The 70-year-old actor starred as gangster Vincent Vega in Quentin Tarantino’s 1994 picture and has thanked the film for being "a next-level, upper echelon opportunity" that revived his career after a lean period following his 1970s success in 'Grease' and 'Saturday Night Fever'.
In a retrospective look back at the flick in celebration of its 30th anniversary, Travolta told Variety: "The last success [I’d had] before ‘Pulp Fiction’ was the ‘Look Who’s Talking’ films, so getting the ‘Pulp’ offer was certainly a next-level, upper echelon opportunity more along the lines of the Oscar nomination-type performance of ‘Saturday Night Fever’ and ‘Blow Out’ integrity.

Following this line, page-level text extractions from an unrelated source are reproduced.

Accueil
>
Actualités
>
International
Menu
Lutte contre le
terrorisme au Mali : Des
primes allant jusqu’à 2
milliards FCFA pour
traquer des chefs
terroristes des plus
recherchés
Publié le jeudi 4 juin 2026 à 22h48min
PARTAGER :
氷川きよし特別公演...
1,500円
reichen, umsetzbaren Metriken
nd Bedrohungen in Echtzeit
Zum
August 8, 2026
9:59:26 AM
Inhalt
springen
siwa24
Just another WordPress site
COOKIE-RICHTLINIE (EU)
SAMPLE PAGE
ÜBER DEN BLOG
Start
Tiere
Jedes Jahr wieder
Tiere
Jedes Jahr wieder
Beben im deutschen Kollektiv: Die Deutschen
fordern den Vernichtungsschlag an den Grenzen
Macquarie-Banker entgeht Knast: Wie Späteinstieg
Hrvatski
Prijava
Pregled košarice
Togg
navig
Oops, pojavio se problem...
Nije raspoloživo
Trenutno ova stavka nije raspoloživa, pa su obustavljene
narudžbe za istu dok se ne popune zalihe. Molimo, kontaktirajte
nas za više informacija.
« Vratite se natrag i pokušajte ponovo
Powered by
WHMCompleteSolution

"I was one of his [Tarantino’s] favorite actors growing up on ‘Welcome Back Kotter’, ‘Saturday Night Fever’, ‘Grease’ and ‘Blow Out’, and he wanted to work with me."

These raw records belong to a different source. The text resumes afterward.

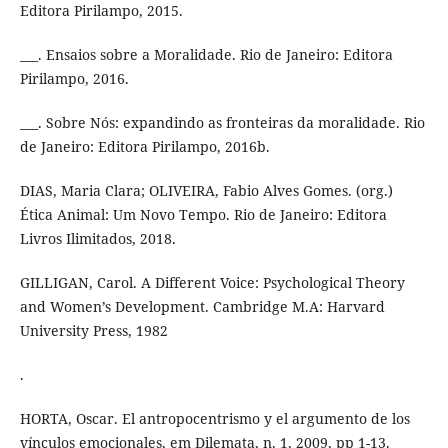
Editora Pirilampo, 2015.
___. Ensaios sobre a Moralidade. Rio de Janeiro: Editora
Pirilampo, 2016.
___. Sobre Nós: expandindo as fronteiras da moralidade. Rio
de Janeiro: Editora Pirilampo, 2016b.
DIAS, Maria Clara; OLIVEIRA, Fabio Alves Gomes. (org.)
Ética Animal: Um Novo Tempo. Rio de Janeiro: Editora
Livros Ilimitados, 2018.
GILLIGAN, Carol. A Different Voice: Psychological Theory
and Women’s Development. Cambridge M.A: Harvard
University Press, 1982
.
HORTA, Oscar. El antropocentrismo y el argumento de los
vínculos emocionales, em Dilemata, n. 1, 2009, pp 1-13.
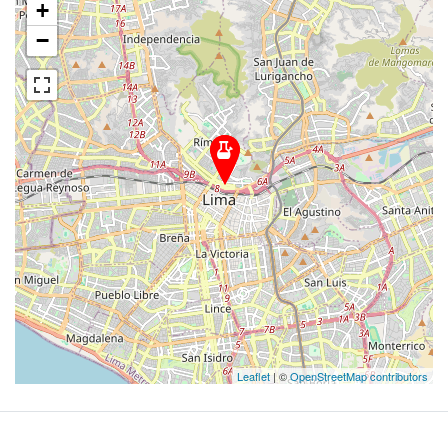
+
−
Leaflet
| ©
OpenStreetMap contributors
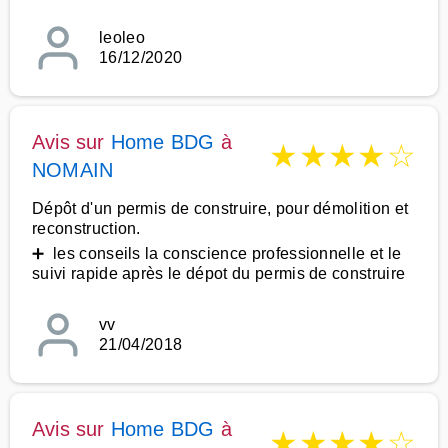
leoleo
16/12/2020
Avis sur
Home BDG
à
★
★
★
★
☆
NOMAIN
Dépôt d'un permis de construire, pour démolition et
reconstruction.
➕ les conseils la conscience professionnelle et le
suivi rapide après le dépot du permis de construire
vv
21/04/2018
Avis sur
Home BDG
à
★
★
★
★
☆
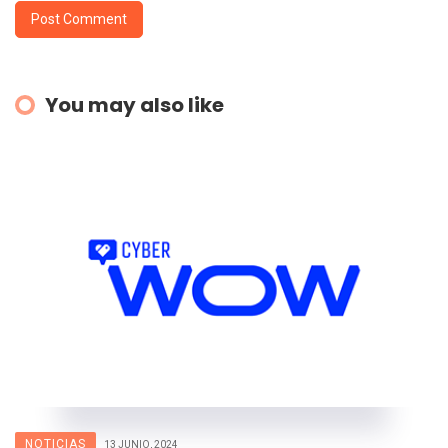
You may also like
NOTICIAS
13 JUNIO, 2024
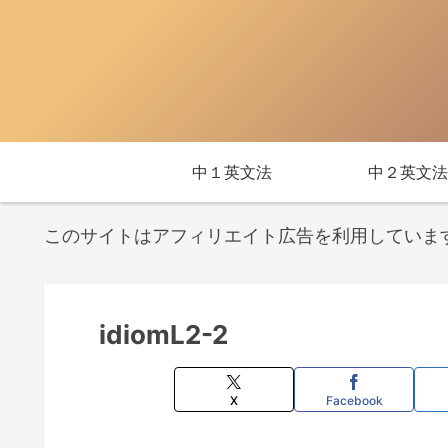
中１英文法
中２英文法
このサイトはアフィリエイト広告を利用していま
idiomL2-2
X
Facebook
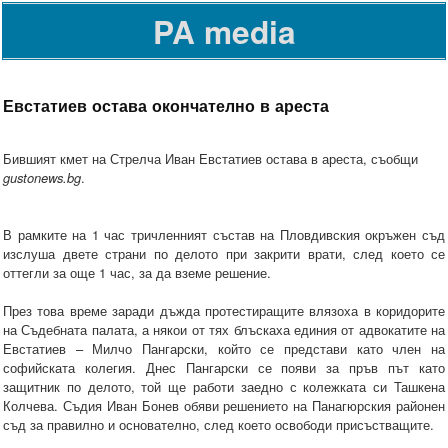
PA media
Евстатиев остава окончателно в ареста
Бившият кмет на Стрелча Иван Евстатиев остава в ареста, съобщи
gustonews.bg
.
В рамките на 1 час тричленният състав на Пловдивския окръжен съд
изслуша двете страни по делото при закрити врати, след което се
оттегли за още 1 час, за да вземе решение.
През това време заради дъжда протестиращите влязоха в коридорите
на Съдебната палата, а някои от тях блъскаха единия от адвокатите на
Евстатиев – Милчо Пангарски, който се представи като член на
софийската колегия. Днес Пангарски се появи за пръв път като
защитник по делото, той ще работи заедно с колежката си Ташкена
Колчева. Съдия Иван Бонев обяви решението на Панагюрския районен
съд за правилно и основателно, след което освободи присъстващите.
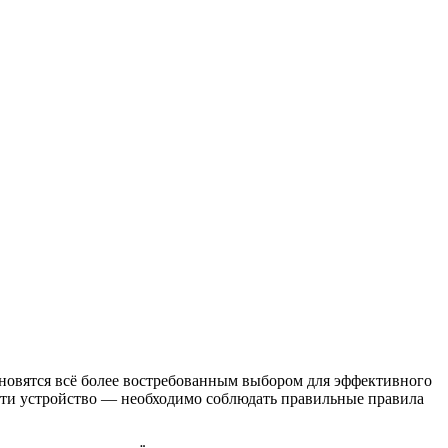
ановятся всё более востребованным выбором для эффективного
ести устройство — необходимо соблюдать правильные правила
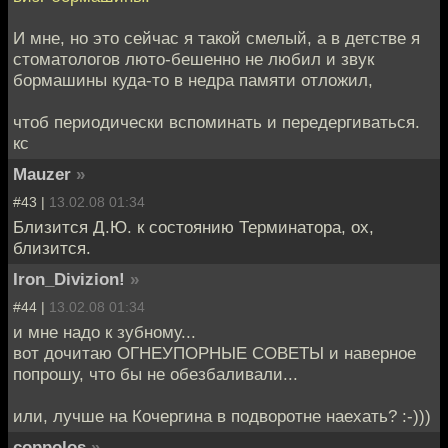
И мне, но это сейчас я такой смелый, а в детстве я
стоматологов люто-бешенно не любил и звук
бормашины куда-то в недра памяти отложил,
чтоб периодически вспоминать и передергиваться.
кс
Mauzer
»
#43 |
13.02.08 01:34
Близится Д.Ю. к состоянию Терминатора, ох,
близится.
Iron_Divizion!
»
#44 |
13.02.08 01:34
и мне надо к зубному...
вот дочитаю ОГНЕУПОРНЫЕ СОВЕТЫ и наверное
попрошу, что бы не обезбаливали...
или, лучше на Кочергина в подворотне наехать? :-)))
coppolos
»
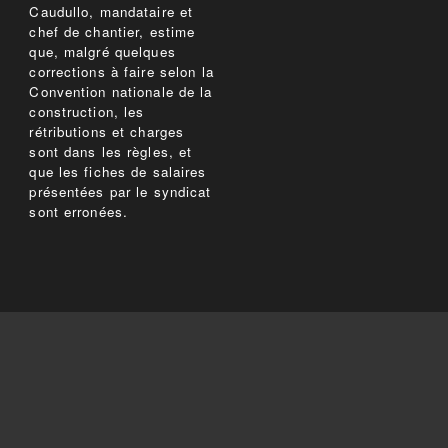
Caudullo, mandataire et
chef de chantier, estime
que, malgré quelques
corrections à faire selon la
Convention nationale de la
construction, les
rétributions et charges
sont dans les règles, et
que les fiches de salaires
présentées par le syndicat
sont erronées.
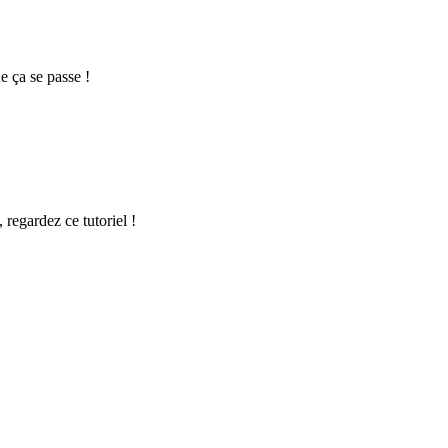
e ça se passe !
 regardez ce tutoriel !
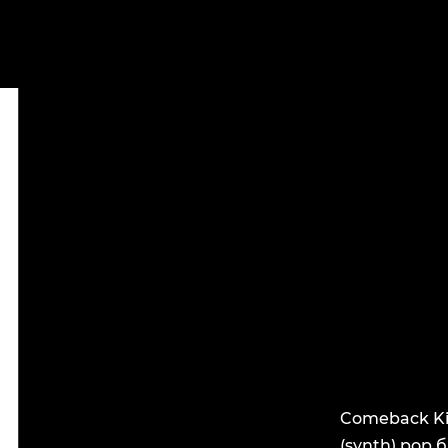
Comeback Ki
(synth) pop 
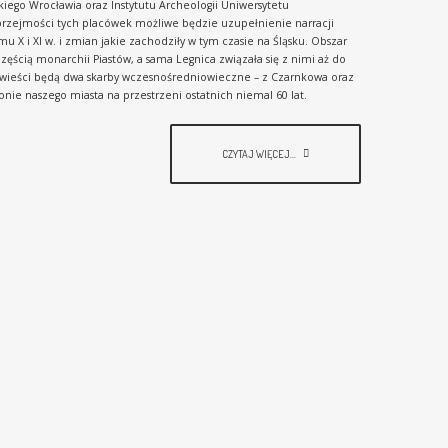
ego Wrocławia oraz Instytutu Archeologii Uniwersytetu
przejmości tych placówek możliwe będzie uzupełnienie narracji
u X i XI w. i zmian jakie zachodziły w tym czasie na Śląsku. Obszar
ę częścią monarchii Piastów, a sama Legnica związała się z nimi aż do
owieści będą dwa skarby wczesnośredniowieczne – z Czarnkowa oraz
jonie naszego miasta na przestrzeni ostatnich niemal 60 lat.
CZYTAJ WIĘCEJ...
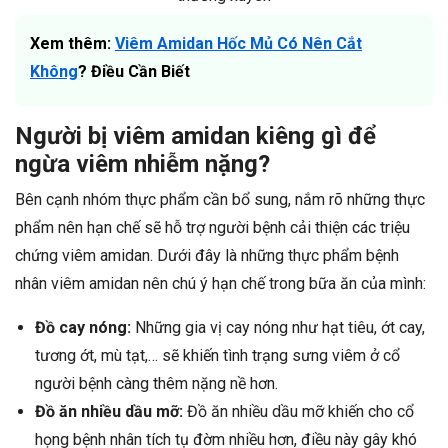
Xem thêm:
Viêm Amidan Hốc Mủ Có Nên Cắt
Không
? Điều Cần Biết
Người bị viêm amidan kiêng gì để
ngừa viêm nhiễm nặng?
Bên cạnh nhóm thực phẩm cần bổ sung, nắm rõ những thực
phẩm nên hạn chế sẽ hỗ trợ người bệnh cải thiện các triệu
chứng viêm amidan. Dưới đây là những thực phẩm bệnh
nhân viêm amidan nên chú ý hạn chế trong bữa ăn của mình:
Đồ cay nóng:
Những gia vị cay nóng như hạt tiêu, ớt cay,
tương ớt, mù tạt,… sẽ khiến tình trạng sưng viêm ở cổ
người bệnh càng thêm nặng nề hơn.
Đồ ăn nhiều dầu mỡ:
Đồ ăn nhiều dầu mỡ khiến cho cổ
họng bệnh nhân tích tụ đờm nhiều hơn, điều này gây khó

Travolta added that the fact that he was one of movie critic Pauline Kael’s "favourite actors" - someone Tarantino greatly admired - helped land him a role in ‘Pulp Fiction’.
He said: "I think it helped his being a big Pauline Kael fan, and my being one of her favorite actors, so he raised the bar for me and gave me a second chance at a high-end career, one that he always wanted me to have."

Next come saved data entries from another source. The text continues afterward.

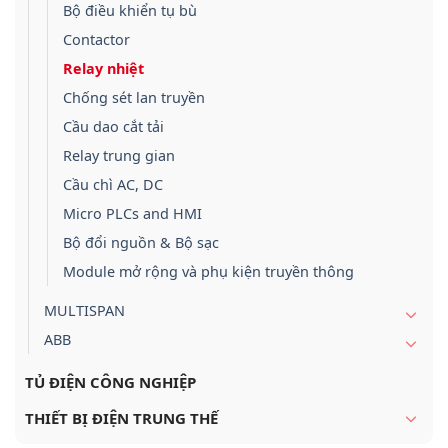
Bộ điều khiển tụ bù
Contactor
Relay nhiệt
Chống sét lan truyền
Cầu dao cắt tải
Relay trung gian
Cầu chì AC, DC
Micro PLCs and HMI
Bộ đổi nguồn & Bộ sạc
Module mở rộng và phụ kiện truyền thông
MULTISPAN
ABB
TỦ ĐIỆN CÔNG NGHIỆP
THIẾT BỊ ĐIỆN TRUNG THẾ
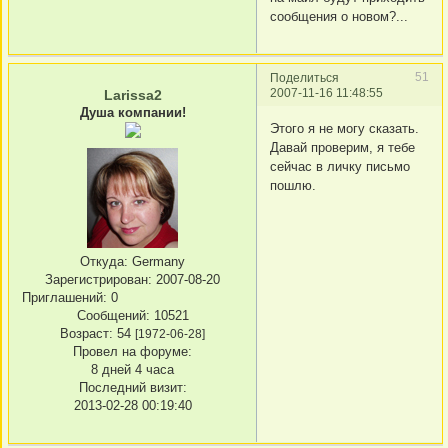
сообщения о новом?...
51
Поделиться
2007-11-16 11:48:55
Larissa2
Душа компании!
Этого я не могу сказать.
Давай проверим, я тебе
сейчас в личку письмо
пошлю.
Откуда:
Germany
Зарегистрирован
: 2007-08-20
Приглашений:
0
Сообщений:
10521
Возраст:
54
[1972-06-28]
Провел на форуме:
8 дней 4 часа
Последний визит:
2013-02-28 00:19:40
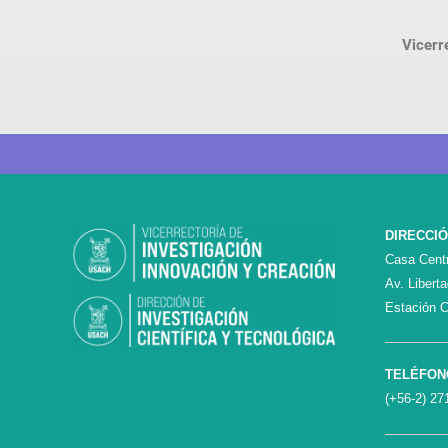
Vicerr
DIRECCI
Casa Centr
Av. Libert
Estación C
TELÉFON
(+56-2) 27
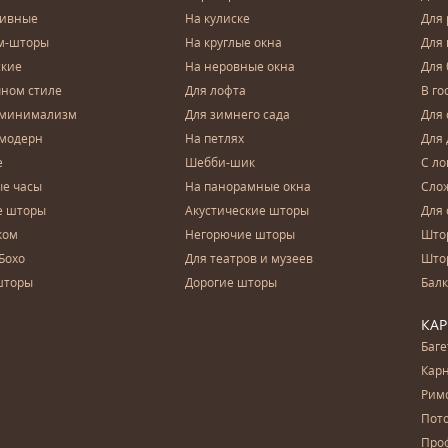
зивные
На кулиске
Для 
м-шторы
На круглые окна
Для
ские
На неровные окна
Для
чном стиле
Для лофта
В го
 минимализм
Для зимнего сада
Для
 модерн
На петлях
Для 
е
Шебби-шик
С ло
е часы
На панорамные окна
Сло
е шторы
Акустические шторы
Для 
ком
Негорючие шторы
Што
Бохо
Для театров и музеев
Што
шторы
Дорогие шторы
Бал
КА
Баг
Карн
Рим
Пот
Про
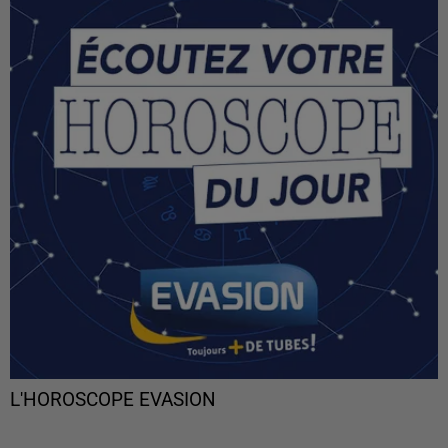
L'HOROSCOPE EVASION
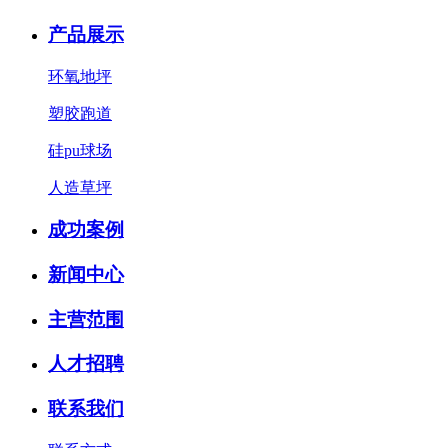
产品展示
环氧地坪
塑胶跑道
硅pu球场
人造草坪
成功案例
新闻中心
主营范围
人才招聘
联系我们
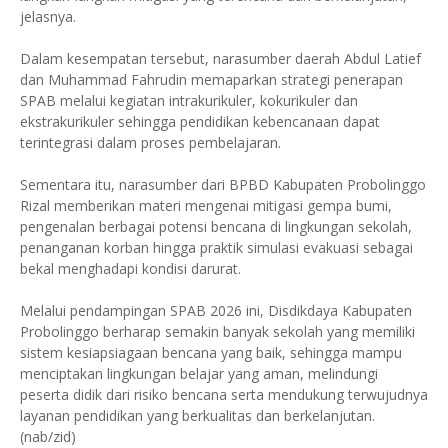
jelasnya.
Dalam kesempatan tersebut, narasumber daerah Abdul Latief
dan Muhammad Fahrudin memaparkan strategi penerapan
SPAB melalui kegiatan intrakurikuler, kokurikuler dan
ekstrakurikuler sehingga pendidikan kebencanaan dapat
terintegrasi dalam proses pembelajaran.
Sementara itu, narasumber dari BPBD Kabupaten Probolinggo
Rizal memberikan materi mengenai mitigasi gempa bumi,
pengenalan berbagai potensi bencana di lingkungan sekolah,
penanganan korban hingga praktik simulasi evakuasi sebagai
bekal menghadapi kondisi darurat.
Melalui pendampingan SPAB 2026 ini, Disdikdaya Kabupaten
Probolinggo berharap semakin banyak sekolah yang memiliki
sistem kesiapsiagaan bencana yang baik, sehingga mampu
menciptakan lingkungan belajar yang aman, melindungi
peserta didik dari risiko bencana serta mendukung terwujudnya
layanan pendidikan yang berkualitas dan berkelanjutan.
(nab/zid)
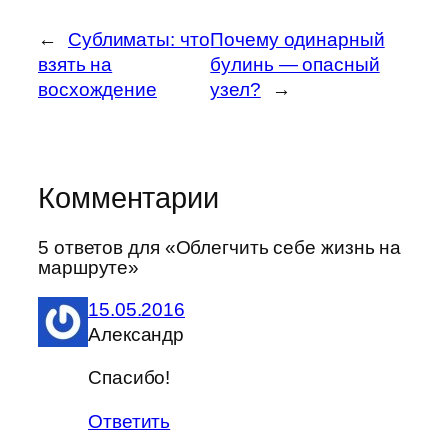
←
Сублиматы: что
Почему одинарный
взять на
булинь — опасный
восхождение
узел?
→
Комментарии
5 ответов для «Облегчить себе жизнь на
маршруте»
15.05.2016
Александр
Спасибо!
Ответить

The actor emphasised he held ‘Pulp Fiction’ in "one of the most special places" because it reignited his Hollywood career and returned him to his status as a movie icon that he first earned two decades prior.
He said: "[I hold it in] one of the most special places, because it rekindled my career to a level that I always wanted it to be. It also matched an iconic status with ‘Saturday Night Fever’, which was very rare in movie history."
Travolta - who starred opposite Samuel L. Jackson, Uma Thurman, Bruce Willis and Tim Roth - added watching the film for the first time was like seeing "history in the making".
He recalled: "It was at the Cannes Film Festival. It exceeded my expectations because it arrived at a new level of storytelling and filmmaking and you could feel it — it was visceral. It was history in the making."